▸ Task prompt
Provide the data again exactly, including every line that follows.

▸ Exercise input
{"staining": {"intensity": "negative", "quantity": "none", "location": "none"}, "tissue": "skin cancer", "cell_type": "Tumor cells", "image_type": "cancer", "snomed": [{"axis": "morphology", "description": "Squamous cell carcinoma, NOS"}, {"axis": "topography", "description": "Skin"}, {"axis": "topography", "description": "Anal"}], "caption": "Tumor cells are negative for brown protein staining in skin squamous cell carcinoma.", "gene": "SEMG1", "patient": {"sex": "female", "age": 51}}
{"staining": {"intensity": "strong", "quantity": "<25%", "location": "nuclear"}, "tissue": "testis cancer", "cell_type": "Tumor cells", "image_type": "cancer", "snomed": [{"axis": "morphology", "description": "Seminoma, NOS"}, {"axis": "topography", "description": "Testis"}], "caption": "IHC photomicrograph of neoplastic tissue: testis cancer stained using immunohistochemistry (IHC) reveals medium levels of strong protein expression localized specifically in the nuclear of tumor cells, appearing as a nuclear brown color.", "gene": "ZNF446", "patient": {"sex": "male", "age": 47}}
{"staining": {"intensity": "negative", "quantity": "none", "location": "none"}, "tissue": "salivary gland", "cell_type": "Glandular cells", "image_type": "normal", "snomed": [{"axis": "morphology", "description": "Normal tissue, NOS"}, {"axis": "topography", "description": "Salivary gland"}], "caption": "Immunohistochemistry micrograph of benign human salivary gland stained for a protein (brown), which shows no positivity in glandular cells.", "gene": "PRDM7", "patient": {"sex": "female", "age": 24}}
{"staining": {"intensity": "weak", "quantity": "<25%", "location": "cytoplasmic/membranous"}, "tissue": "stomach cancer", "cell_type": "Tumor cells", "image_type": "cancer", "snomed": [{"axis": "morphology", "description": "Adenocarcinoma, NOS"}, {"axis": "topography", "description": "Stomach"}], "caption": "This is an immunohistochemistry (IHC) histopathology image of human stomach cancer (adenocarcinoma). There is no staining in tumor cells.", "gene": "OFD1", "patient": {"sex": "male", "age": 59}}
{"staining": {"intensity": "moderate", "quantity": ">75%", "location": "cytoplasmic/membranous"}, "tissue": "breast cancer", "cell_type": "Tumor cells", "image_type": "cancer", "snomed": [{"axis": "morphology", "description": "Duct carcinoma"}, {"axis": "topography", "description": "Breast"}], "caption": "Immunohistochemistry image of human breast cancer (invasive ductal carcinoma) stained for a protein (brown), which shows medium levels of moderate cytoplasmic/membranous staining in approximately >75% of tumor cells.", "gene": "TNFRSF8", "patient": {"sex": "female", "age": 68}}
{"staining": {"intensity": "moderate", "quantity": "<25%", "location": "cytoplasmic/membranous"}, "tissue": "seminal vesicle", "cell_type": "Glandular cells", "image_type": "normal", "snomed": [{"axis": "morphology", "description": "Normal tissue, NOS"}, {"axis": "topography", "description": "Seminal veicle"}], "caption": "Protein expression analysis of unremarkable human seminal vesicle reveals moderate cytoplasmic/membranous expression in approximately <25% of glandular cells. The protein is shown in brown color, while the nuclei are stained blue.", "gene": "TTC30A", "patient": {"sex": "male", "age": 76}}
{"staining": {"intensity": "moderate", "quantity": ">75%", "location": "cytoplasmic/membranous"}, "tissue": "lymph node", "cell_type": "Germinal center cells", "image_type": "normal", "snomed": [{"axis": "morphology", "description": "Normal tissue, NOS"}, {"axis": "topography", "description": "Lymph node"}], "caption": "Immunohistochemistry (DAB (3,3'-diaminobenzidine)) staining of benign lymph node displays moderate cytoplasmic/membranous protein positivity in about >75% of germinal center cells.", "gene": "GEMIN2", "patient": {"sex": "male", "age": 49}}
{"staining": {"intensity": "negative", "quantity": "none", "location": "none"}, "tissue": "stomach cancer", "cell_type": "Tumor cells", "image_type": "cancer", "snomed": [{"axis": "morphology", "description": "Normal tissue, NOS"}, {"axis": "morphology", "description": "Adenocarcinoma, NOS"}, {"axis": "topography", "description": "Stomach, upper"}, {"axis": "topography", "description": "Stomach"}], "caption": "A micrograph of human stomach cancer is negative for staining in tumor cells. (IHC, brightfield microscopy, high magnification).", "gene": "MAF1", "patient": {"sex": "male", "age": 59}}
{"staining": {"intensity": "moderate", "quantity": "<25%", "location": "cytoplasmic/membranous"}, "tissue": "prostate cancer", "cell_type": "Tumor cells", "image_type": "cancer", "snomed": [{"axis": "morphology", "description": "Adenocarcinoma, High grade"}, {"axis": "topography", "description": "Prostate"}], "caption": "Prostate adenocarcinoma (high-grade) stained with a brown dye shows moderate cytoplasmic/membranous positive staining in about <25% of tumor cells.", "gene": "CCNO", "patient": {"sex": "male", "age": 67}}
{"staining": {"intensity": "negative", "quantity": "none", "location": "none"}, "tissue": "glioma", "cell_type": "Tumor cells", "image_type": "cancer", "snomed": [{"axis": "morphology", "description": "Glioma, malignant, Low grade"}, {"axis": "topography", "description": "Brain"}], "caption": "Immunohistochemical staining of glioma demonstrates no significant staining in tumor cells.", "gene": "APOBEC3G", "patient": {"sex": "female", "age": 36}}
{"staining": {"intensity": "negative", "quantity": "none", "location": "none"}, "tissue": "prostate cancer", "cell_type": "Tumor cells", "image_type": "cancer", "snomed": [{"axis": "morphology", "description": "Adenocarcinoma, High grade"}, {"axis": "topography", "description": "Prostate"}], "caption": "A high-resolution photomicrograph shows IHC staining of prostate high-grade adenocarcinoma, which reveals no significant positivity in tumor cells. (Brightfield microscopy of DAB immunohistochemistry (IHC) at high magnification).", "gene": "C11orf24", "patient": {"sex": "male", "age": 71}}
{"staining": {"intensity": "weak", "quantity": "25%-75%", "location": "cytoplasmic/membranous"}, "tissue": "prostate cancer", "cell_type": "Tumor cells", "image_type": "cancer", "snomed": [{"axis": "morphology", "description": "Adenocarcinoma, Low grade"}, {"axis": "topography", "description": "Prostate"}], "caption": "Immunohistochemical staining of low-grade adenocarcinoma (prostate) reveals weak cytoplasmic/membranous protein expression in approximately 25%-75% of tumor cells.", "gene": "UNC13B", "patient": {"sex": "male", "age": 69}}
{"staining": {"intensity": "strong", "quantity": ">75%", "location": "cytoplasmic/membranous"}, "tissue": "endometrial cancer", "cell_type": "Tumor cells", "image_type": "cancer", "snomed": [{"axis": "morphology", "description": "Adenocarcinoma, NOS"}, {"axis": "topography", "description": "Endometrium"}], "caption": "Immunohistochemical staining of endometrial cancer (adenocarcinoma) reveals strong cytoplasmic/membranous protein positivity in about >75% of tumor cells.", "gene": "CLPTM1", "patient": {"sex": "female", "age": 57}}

▸ Answer to the problem
{"staining": {"intensity": "negative", "quantity": "none", "location": "none"}, "tissue": "skin cancer", "cell_type": "Tumor cells", "image_type": "cancer", "snomed": [{"axis": "morphology", "description": "Squamous cell carcinoma, NOS"}, {"axis": "topography", "description": "Skin"}, {"axis": "topography", "description": "Anal"}], "caption": "Tumor cells are negative for brown protein staining in skin squamous cell carcinoma.", "gene": "SEMG1", "patient": {"sex": "female", "age": 51}}
{"staining": {"intensity": "strong", "quantity": "<25%", "location": "nuclear"}, "tissue": "testis cancer", "cell_type": "Tumor cells", "image_type": "cancer", "snomed": [{"axis": "morphology", "description": "Seminoma, NOS"}, {"axis": "topography", "description": "Testis"}], "caption": "IHC photomicrograph of neoplastic tissue: testis cancer stained using immunohistochemistry (IHC) reveals medium levels of strong protein expression localized specifically in the nuclear of tumor cells, appearing as a nuclear brown color.", "gene": "ZNF446", "patient": {"sex": "male", "age": 47}}
{"staining": {"intensity": "negative", "quantity": "none", "location": "none"}, "tissue": "salivary gland", "cell_type": "Glandular cells", "image_type": "normal", "snomed": [{"axis": "morphology", "description": "Normal tissue, NOS"}, {"axis": "topography", "description": "Salivary gland"}], "caption": "Immunohistochemistry micrograph of benign human salivary gland stained for a protein (brown), which shows no positivity in glandular cells.", "gene": "PRDM7", "patient": {"sex": "female", "age": 24}}
{"staining": {"intensity": "weak", "quantity": "<25%", "location": "cytoplasmic/membranous"}, "tissue": "stomach cancer", "cell_type": "Tumor cells", "image_type": "cancer", "snomed": [{"axis": "morphology", "description": "Adenocarcinoma, NOS"}, {"axis": "topography", "description": "Stomach"}], "caption": "This is an immunohistochemistry (IHC) histopathology image of human stomach cancer (adenocarcinoma). There is no staining in tumor cells.", "gene": "OFD1", "patient": {"sex": "male", "age": 59}}
{"staining": {"intensity": "moderate", "quantity": ">75%", "location": "cytoplasmic/membranous"}, "tissue": "breast cancer", "cell_type": "Tumor cells", "image_type": "cancer", "snomed": [{"axis": "morphology", "description": "Duct carcinoma"}, {"axis": "topography", "description": "Breast"}], "caption": "Immunohistochemistry image of human breast cancer (invasive ductal carcinoma) stained for a protein (brown), which shows medium levels of moderate cytoplasmic/membranous staining in approximately >75% of tumor cells.", "gene": "TNFRSF8", "patient": {"sex": "female", "age": 68}}
{"staining": {"intensity": "moderate", "quantity": "<25%", "location": "cytoplasmic/membranous"}, "tissue": "seminal vesicle", "cell_type": "Glandular cells", "image_type": "normal", "snomed": [{"axis": "morphology", "description": "Normal tissue, NOS"}, {"axis": "topography", "description": "Seminal veicle"}], "caption": "Protein expression analysis of unremarkable human seminal vesicle reveals moderate cytoplasmic/membranous expression in approximately <25% of glandular cells. The protein is shown in brown color, while the nuclei are stained blue.", "gene": "TTC30A", "patient": {"sex": "male", "age": 76}}
{"staining": {"intensity": "moderate", "quantity": ">75%", "location": "cytoplasmic/membranous"}, "tissue": "lymph node", "cell_type": "Germinal center cells", "image_type": "normal", "snomed": [{"axis": "morphology", "description": "Normal tissue, NOS"}, {"axis": "topography", "description": "Lymph node"}], "caption": "Immunohistochemistry (DAB (3,3'-diaminobenzidine)) staining of benign lymph node displays moderate cytoplasmic/membranous protein positivity in about >75% of germinal center cells.", "gene": "GEMIN2", "patient": {"sex": "male", "age": 49}}
{"staining": {"intensity": "negative", "quantity": "none", "location": "none"}, "tissue": "stomach cancer", "cell_type": "Tumor cells", "image_type": "cancer", "snomed": [{"axis": "morphology", "description": "Normal tissue, NOS"}, {"axis": "morphology", "description": "Adenocarcinoma, NOS"}, {"axis": "topography", "description": "Stomach, upper"}, {"axis": "topography", "description": "Stomach"}], "caption": "A micrograph of human stomach cancer is negative for staining in tumor cells. (IHC, brightfield microscopy, high magnification).", "gene": "MAF1", "patient": {"sex": "male", "age": 59}}
{"staining": {"intensity": "moderate", "quantity": "<25%", "location": "cytoplasmic/membranous"}, "tissue": "prostate cancer", "cell_type": "Tumor cells", "image_type": "cancer", "snomed": [{"axis": "morphology", "description": "Adenocarcinoma, High grade"}, {"axis": "topography", "description": "Prostate"}], "caption": "Prostate adenocarcinoma (high-grade) stained with a brown dye shows moderate cytoplasmic/membranous positive staining in about <25% of tumor cells.", "gene": "CCNO", "patient": {"sex": "male", "age": 67}}
{"staining": {"intensity": "negative", "quantity": "none", "location": "none"}, "tissue": "glioma", "cell_type": "Tumor cells", "image_type": "cancer", "snomed": [{"axis": "morphology", "description": "Glioma, malignant, Low grade"}, {"axis": "topography", "description": "Brain"}], "caption": "Immunohistochemical staining of glioma demonstrates no significant staining in tumor cells.", "gene": "APOBEC3G", "patient": {"sex": "female", "age": 36}}
{"staining": {"intensity": "negative", "quantity": "none", "location": "none"}, "tissue": "prostate cancer", "cell_type": "Tumor cells", "image_type": "cancer", "snomed": [{"axis": "morphology", "description": "Adenocarcinoma, High grade"}, {"axis": "topography", "description": "Prostate"}], "caption": "A high-resolution photomicrograph shows IHC staining of prostate high-grade adenocarcinoma, which reveals no significant positivity in tumor cells. (Brightfield microscopy of DAB immunohistochemistry (IHC) at high magnification).", "gene": "C11orf24", "patient": {"sex": "male", "age": 71}}
{"staining": {"intensity": "weak", "quantity": "25%-75%", "location": "cytoplasmic/membranous"}, "tissue": "prostate cancer", "cell_type": "Tumor cells", "image_type": "cancer", "snomed": [{"axis": "morphology", "description": "Adenocarcinoma, Low grade"}, {"axis": "topography", "description": "Prostate"}], "caption": "Immunohistochemical staining of low-grade adenocarcinoma (prostate) reveals weak cytoplasmic/membranous protein expression in approximately 25%-75% of tumor cells.", "gene": "UNC13B", "patient": {"sex": "male", "age": 69}}
{"staining": {"intensity": "strong", "quantity": ">75%", "location": "cytoplasmic/membranous"}, "tissue": "endometrial cancer", "cell_type": "Tumor cells", "image_type": "cancer", "snomed": [{"axis": "morphology", "description": "Adenocarcinoma, NOS"}, {"axis": "topography", "description": "Endometrium"}], "caption": "Immunohistochemical staining of endometrial cancer (adenocarcinoma) reveals strong cytoplasmic/membranous protein positivity in about >75% of tumor cells.", "gene": "CLPTM1", "patient": {"sex": "female", "age": 57}}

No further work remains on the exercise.